Wissenswertes

Hebammen

Hebammen* sind Gesundheitsfachpersonen und Expert*innen für die Mutter*schaft. Sie übernehmen die ganzheitliche Betreuung von Frauen*, deren Partner*innen und Familien während Schwangerschaft, Geburt, Wochenbett und Stillzeit.

Hebammen* arbeiten in unterschiedlichen Bereichen. Sie sind in der Schwangerschaftsvorsorge, auf der Pränatalstation, in der Geburtenabteilung und auf der Wochenbettstation tätig. Sie geben Geburtsvorbereitungskurse oder sind Fachpersonen für die Rückbildung nach der Geburt. Hebammen* mit Berufserfahrung können sich selbstständig machen und freipraktizierend tätig sein.
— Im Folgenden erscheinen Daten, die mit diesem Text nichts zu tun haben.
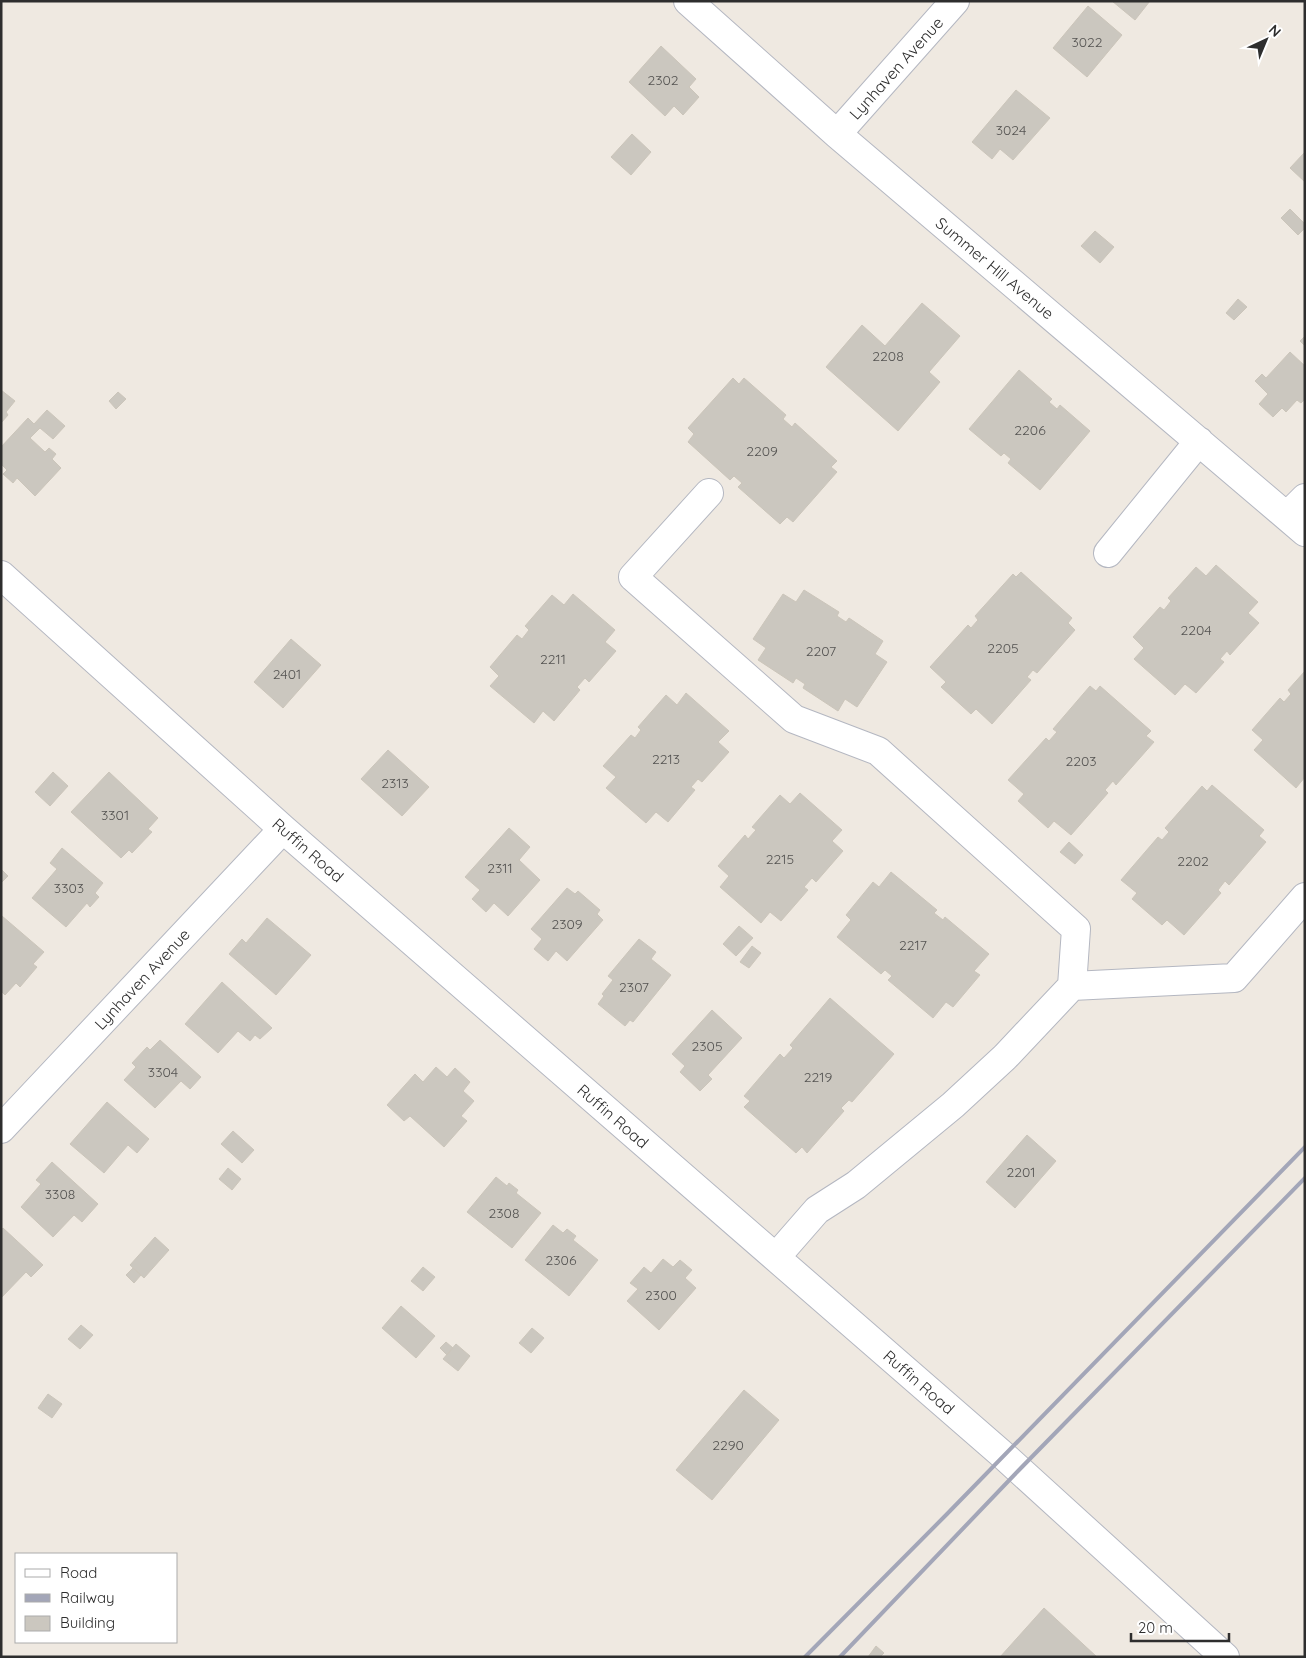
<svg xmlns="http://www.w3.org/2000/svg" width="1306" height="1658" font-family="Quicksand,sans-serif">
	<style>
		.building { fill: #cbc7bf; stroke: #cbc5ba }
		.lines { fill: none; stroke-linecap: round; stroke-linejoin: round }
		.minor-casing { stroke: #b4b7c1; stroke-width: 30 }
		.minor { stroke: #fff; stroke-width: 28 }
		.rail { stroke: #a3a6b8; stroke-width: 4 }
		.labels { text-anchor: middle; stroke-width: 4; stroke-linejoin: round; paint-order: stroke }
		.number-label { font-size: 14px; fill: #555452 }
		.street-label { font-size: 16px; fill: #2e2e2e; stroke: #fff }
	</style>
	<rect width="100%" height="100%" fill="#efe9e1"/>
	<path class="building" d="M 1112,1 L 1150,1 L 1135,20 Z
		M 1088,6 L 1122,35 L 1087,77 L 1053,48 Z
		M 661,46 L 696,79 L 689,87 L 699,97 L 683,115 L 674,106 L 665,116 L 629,82 Z
		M 1016,90 L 1050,118 L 1013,160 L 1000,149 L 992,159 L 972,142 Z
		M 632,134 L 651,152 L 631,175 L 611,157 Z
		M 1305,152 L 1305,182 L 1290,168 Z
		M 1290,209 L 1305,224 L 1305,228 L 1298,235 L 1281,218 Z
		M 1095,231 L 1114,247 L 1100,263 L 1081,246 Z
		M 1238,299 L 1247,307 L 1234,320 L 1226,313 Z
		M 922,303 L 960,336 L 929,372 L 940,382 L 898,431 L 826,367 L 862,325 L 885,346 Z
		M 1305,336 L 1305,346 L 1300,341 Z
		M 1290,352 L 1305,366 L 1305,399 L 1301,403 L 1297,400 L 1286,412 L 1282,408 L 1273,417 L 1259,404 L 1268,394 L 1255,381 L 1262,374 L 1266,378 Z
		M 1019,370 L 1052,399 L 1049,402 L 1057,409 L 1060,405 L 1090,431 L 1040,490 L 1008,463 L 1011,459 L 1004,453 L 1001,456 L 969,429 Z
		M 733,378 L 739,384 L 744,378 L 786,415 L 783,419 L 792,427 L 795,423 L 837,461 L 831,467 L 837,472 L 793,522 L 787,517 L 780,524 L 738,487 L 742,483 L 734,476 L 730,480 L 688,442 L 694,434 L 688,428 Z
		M 1,390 L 15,401 L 6,412 L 8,415 L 1,423 Z
		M 118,392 L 126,399 L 116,409 L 109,401 Z
		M 47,410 L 65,426 L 53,439 L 40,428 L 30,438 L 45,452 L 49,448 L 56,454 L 52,459 L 61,468 L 35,496 L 17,478 L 13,483 L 3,474 L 7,470 L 1,464 L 1,447 L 28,418 L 34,424 Z
		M 1216,565 L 1258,602 L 1248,613 L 1259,623 L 1230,655 L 1227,651 L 1220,659 L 1224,662 L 1196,693 L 1185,684 L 1175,695 L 1134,659 L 1144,648 L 1133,637 L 1160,607 L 1164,610 L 1171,601 L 1168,598 L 1196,567 L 1206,576 Z
		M 1021,572 L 1072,618 L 1068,623 L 1075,630 L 1037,673 L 1033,670 L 1027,677 L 1031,680 L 992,724 L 976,709 L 971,714 L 941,687 L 946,682 L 930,667 L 968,625 L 971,628 L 978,620 L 975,616 L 1013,574 L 1016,577 Z
		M 804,590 L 839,612 L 837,616 L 846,622 L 849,618 L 883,641 L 875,654 L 887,662 L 857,707 L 845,699 L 838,711 L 803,688 L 805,684 L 796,678 L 793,683 L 758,660 L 766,648 L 753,639 L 783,594 L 796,602 Z
		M 573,594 L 615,630 L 605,642 L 616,651 L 589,682 L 585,678 L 577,687 L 580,690 L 554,721 L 543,711 L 534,723 L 490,686 L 499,676 L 490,667 L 517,635 L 522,639 L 529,630 L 525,626 L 552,595 L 564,605 Z
		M 291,639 L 321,665 L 283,708 L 254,682 Z
		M 1305,671 L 1305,777 L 1296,788 L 1254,750 L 1263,740 L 1252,730 L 1280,698 L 1284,702 L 1291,694 L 1288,690 Z
		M 1090,686 L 1096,691 L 1100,686 L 1151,731 L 1146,736 L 1154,742 L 1116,785 L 1113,781 L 1105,790 L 1108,793 L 1071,835 L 1054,821 L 1048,828 L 1018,801 L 1024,794 L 1008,780 L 1046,738 L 1049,741 L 1057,732 L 1053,729 Z
		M 686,693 L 729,731 L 718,742 L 729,752 L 702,782 L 698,779 L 691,787 L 695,790 L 668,822 L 656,812 L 646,823 L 606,788 L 616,777 L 603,766 L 631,735 L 635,738 L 641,730 L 638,727 L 666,695 L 677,705 Z
		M 388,750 L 429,787 L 402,816 L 361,779 Z
		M 53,772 L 68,786 L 50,806 L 35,792 Z
		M 109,772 L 158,818 L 148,829 L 152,832 L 132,853 L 129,850 L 121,858 L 71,812 Z
		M 1212,785 L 1264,830 L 1259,836 L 1266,842 L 1229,885 L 1225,881 L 1218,890 L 1221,893 L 1184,935 L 1167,920 L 1162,925 L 1132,899 L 1137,893 L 1121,880 L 1158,837 L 1162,840 L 1169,832 L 1165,828 L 1202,786 L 1207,791 Z
		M 800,793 L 842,830 L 832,841 L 843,851 L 816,882 L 812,878 L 804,887 L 808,890 L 781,921 L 770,912 L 761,923 L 720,887 L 729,876 L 718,866 L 745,835 L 748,839 L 756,830 L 752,827 L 780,795 L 790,804 Z
		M 509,828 L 530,847 L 519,860 L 540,880 L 508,916 L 494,903 L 486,912 L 472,899 L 480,890 L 465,877 Z
		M 1069,842 L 1083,855 L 1075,864 L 1060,852 Z
		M 62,848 L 103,883 L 95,893 L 99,897 L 90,907 L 87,903 L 66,927 L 32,898 L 57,869 L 50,863 Z
		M 1,869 L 8,876 L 1,883 Z
		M 891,872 L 937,910 L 934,913 L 943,920 L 945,917 L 989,954 L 974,971 L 980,975 L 953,1007 L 946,1002 L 933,1018 L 888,980 L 892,976 L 885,970 L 881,974 L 837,937 L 851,920 L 846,915 L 873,882 L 879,887 Z
		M 567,888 L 575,894 L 578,891 L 600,910 L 597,914 L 603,920 L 567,961 L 556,951 L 548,961 L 534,949 L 542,939 L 531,929 Z
		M 2,916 L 44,952 L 33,964 L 37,967 L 20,987 L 16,983 L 5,995 L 1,991 Z
		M 267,918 L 311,955 L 276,995 L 229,954 L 242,939 L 246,943 Z
		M 739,926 L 753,938 L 736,956 L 723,944 Z
		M 639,939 L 656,952 L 651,959 L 671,975 L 633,1022 L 630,1020 L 625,1026 L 598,1004 L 604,996 L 602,994 L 613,980 L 608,976 Z
		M 752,946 L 761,953 L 749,968 L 740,962 Z
		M 222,982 L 272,1028 L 260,1039 L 255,1035 L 250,1041 L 238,1031 L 218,1053 L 185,1024 Z
		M 830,998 L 894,1054 L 852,1102 L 849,1100 L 841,1108 L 844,1111 L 807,1153 L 802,1147 L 796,1153 L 744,1107 L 750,1101 L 744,1096 L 780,1054 L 784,1058 L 793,1048 L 790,1045 Z
		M 712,1010 L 742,1038 L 708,1075 L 712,1079 L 700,1091 L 680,1072 L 685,1066 L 672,1054 Z
		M 160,1040 L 201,1077 L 190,1089 L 181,1081 L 155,1108 L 124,1080 L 136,1067 L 132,1063 L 147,1047 L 150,1050 Z
		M 436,1067 L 447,1077 L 455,1068 L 470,1082 L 463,1091 L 474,1101 L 461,1116 L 467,1121 L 444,1147 L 410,1116 L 404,1121 L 387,1105 L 415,1074 L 423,1082 Z
		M 107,1102 L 149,1139 L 137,1153 L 128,1145 L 104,1173 L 70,1144 Z
		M 233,1131 L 254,1150 L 242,1163 L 221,1144 Z
		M 1027,1135 L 1056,1161 L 1015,1208 L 986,1182 Z
		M 52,1162 L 98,1204 L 82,1222 L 74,1215 L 53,1237 L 21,1207 L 41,1184 L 36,1180 Z
		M 228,1168 L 241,1179 L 232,1190 L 219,1179 Z
		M 496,1177 L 507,1186 L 509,1183 L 518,1190 L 516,1193 L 541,1213 L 512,1248 L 467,1212 Z
		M 553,1225 L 563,1233 L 567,1229 L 576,1236 L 573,1240 L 598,1260 L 569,1296 L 525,1260 Z
		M 3,1228 L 43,1265 L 31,1277 L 26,1272 L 1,1298 L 1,1230 Z
		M 155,1237 L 169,1250 L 144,1278 L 130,1265 Z
		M 663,1259 L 673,1267 L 680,1260 L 692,1270 L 685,1278 L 696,1288 L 659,1330 L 627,1301 L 638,1289 L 630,1283 L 644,1267 L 651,1273 Z
		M 423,1267 L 435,1277 L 423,1291 L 411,1281 Z
		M 133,1268 L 141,1275 L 134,1283 L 126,1275 Z
		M 401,1306 L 435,1336 L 416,1358 L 382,1328 Z
		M 81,1325 L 93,1335 L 80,1349 L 68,1339 Z
		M 532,1328 L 544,1338 L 531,1353 L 519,1343 Z
		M 446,1342 L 453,1348 L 447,1355 L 440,1348 Z
		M 456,1344 L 470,1356 L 458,1371 L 443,1359 Z
		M 744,1390 L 779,1420 L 712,1500 L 676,1470 Z
		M 48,1394 L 62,1404 L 52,1418 L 38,1408 Z
		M 1044,1608 L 1097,1657 L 1000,1657 Z
		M 876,1646 L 884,1653 L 880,1657 L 868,1657 Z"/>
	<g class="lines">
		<g class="minor-casing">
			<path id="minor" d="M 688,1 L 837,134 L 1305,532
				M 837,134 L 955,1
				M 709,493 L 633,577 L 794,719 L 878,751 L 1076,929 L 1072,986
				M 1287,516 L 1305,498
				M 1108,553 L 1199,441
				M 1,575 L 283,829 L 1004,1456 L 1225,1657
				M 1,1129 L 283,829
				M 776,1257 L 817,1210 L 856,1185 L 953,1105 L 1005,1057 L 1072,986 L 1234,978 L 1305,897"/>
		</g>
		<use href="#minor" class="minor"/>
		<path class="rail" d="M 805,1657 L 947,1514 L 1305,1147
			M 840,1657 L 1019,1470 L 1305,1178"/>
	</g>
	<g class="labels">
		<g class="number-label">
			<text x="1087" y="47">3022</text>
			<text x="663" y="85">2302</text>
			<text x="1011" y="135">3024</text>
			<text x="888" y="361">2208</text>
			<text x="1030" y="435">2206</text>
			<text x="762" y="456">2209</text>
			<text x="1196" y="635">2204</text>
			<text x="1003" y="653">2205</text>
			<text x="821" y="656">2207</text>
			<text x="553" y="664">2211</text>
			<text x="287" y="679">2401</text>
			<text x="666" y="764">2213</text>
			<text x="1081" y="766">2203</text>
			<text x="395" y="788">2313</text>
			<text x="115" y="820">3301</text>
			<text x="780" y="864">2215</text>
			<text x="1193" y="866">2202</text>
			<text x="500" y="873">2311</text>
			<text x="69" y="893">3303</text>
			<text x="567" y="929">2309</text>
			<text x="913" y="950">2217</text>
			<text x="634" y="992">2307</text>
			<text x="707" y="1051">2305</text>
			<text x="163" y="1077">3304</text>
			<text x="818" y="1082">2219</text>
			<text x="1021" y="1177">2201</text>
			<text x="60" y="1199">3308</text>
			<text x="504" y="1218">2308</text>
			<text x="561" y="1265">2306</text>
			<text x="661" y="1300">2300</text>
			<text x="728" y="1450">2290</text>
		</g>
		<g class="street-label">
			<text transform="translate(896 68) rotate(-48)" y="6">Lynhaven Avenue</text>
			<text transform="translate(995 268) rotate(40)" y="6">Summer Hill Avenue</text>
			<text transform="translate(308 850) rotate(41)" y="6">Ruffin Road</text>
			<text transform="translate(142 979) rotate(-47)" y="6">Lynhaven Avenue</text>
			<text transform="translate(613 1116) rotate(41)" y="6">Ruffin Road</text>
			<text transform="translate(919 1382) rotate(41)" y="6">Ruffin Road</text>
		</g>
	</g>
	<rect width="1306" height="1658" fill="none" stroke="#2e2e2e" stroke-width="5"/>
	<rect x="15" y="1553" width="162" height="90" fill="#ffffff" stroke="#ababab"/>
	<rect x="25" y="1569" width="25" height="8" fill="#ffffff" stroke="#ababab"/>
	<text x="60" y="1578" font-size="15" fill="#2e2e2e">Road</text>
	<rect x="25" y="1594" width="25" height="8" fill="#a3a6b8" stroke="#ababab"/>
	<text x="60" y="1603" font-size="15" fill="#2e2e2e">Railway</text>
	<rect x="25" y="1616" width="25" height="15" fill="#cbc7bf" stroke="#ababab"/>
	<text x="60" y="1628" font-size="15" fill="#2e2e2e">Building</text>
	<g transform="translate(1266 40) rotate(44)" stroke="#ffffff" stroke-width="4" paint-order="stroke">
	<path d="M0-4L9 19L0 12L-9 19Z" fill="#2e2e2e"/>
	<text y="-8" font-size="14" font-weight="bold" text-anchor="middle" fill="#2e2e2e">N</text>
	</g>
	<path d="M1131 1633v8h98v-8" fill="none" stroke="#2e2e2e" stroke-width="2.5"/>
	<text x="1138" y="1633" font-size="15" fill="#2e2e2e" stroke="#ffffff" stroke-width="4" paint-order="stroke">20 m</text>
</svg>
Sie betreuen Familien zu Hause, in einer Hebammen*praxis oder einem Geburtshaus. Hebammen* arbeiten auch in gynäkologischen Praxen und bieten Schwangerschaftskontrollen im Wechsel und in Zusammenarbeit mit Ärzt*innen an. Sie stehen in engem interprofessionellem Austausch mit anderen Berufsgruppen und Fachstellen.

Die Ausbildung zur Hebamme* beinhaltet in der Schweiz ein Bachelor- und wahlweise ein Masterstudium an einer Fachhochschule. Dadurch eignen sich werdende Hebammen* praktisches sowie wissenschaftliches Können und Wissen an. Für die Professionalisierung des Berufs braucht es Hebammen* auch in der Forschung, in der Lehre, in Leitungspositionen sowie als Fachexpert*innen.

Das Angebot der freischaffenden Hebammen* und die Kostenbeteiligung der Grundversicherung ist hier verlinkt

Schwanger­schafts­begleitung

Bist du schwanger? Herzliche Gratulation!

Schwangere Frauen* können zwischen verschiedenen Betreuungsmodellen wählen.

Du kannst dich in der Schwangerschaft durch eine Hebamme* begleiten lassen, das Modell Schwangerschaftsvorsorge im Wechsel zwischen Hebamme* und Gynäkolog*in wählen oder die Kontrollen ausschliesslich bei dein*er Ärzt*in durchführen lassen. Weiterführende Informationen zu den unterschiedlichen Möglichkeiten findest du unter der Rubrik Geburtsort.
Interessierst du dich für ein Beleghebammen*modell oder eine Hausgeburt? Auch wenn du erst am Anfang der Schwangerschaft stehst und es dir früh für eine Anfrage erscheint, nimm möglichst bald mit einer Hebamme* Kontakt auf. Haus- und Beleghebammen* sind rasch ausgebucht.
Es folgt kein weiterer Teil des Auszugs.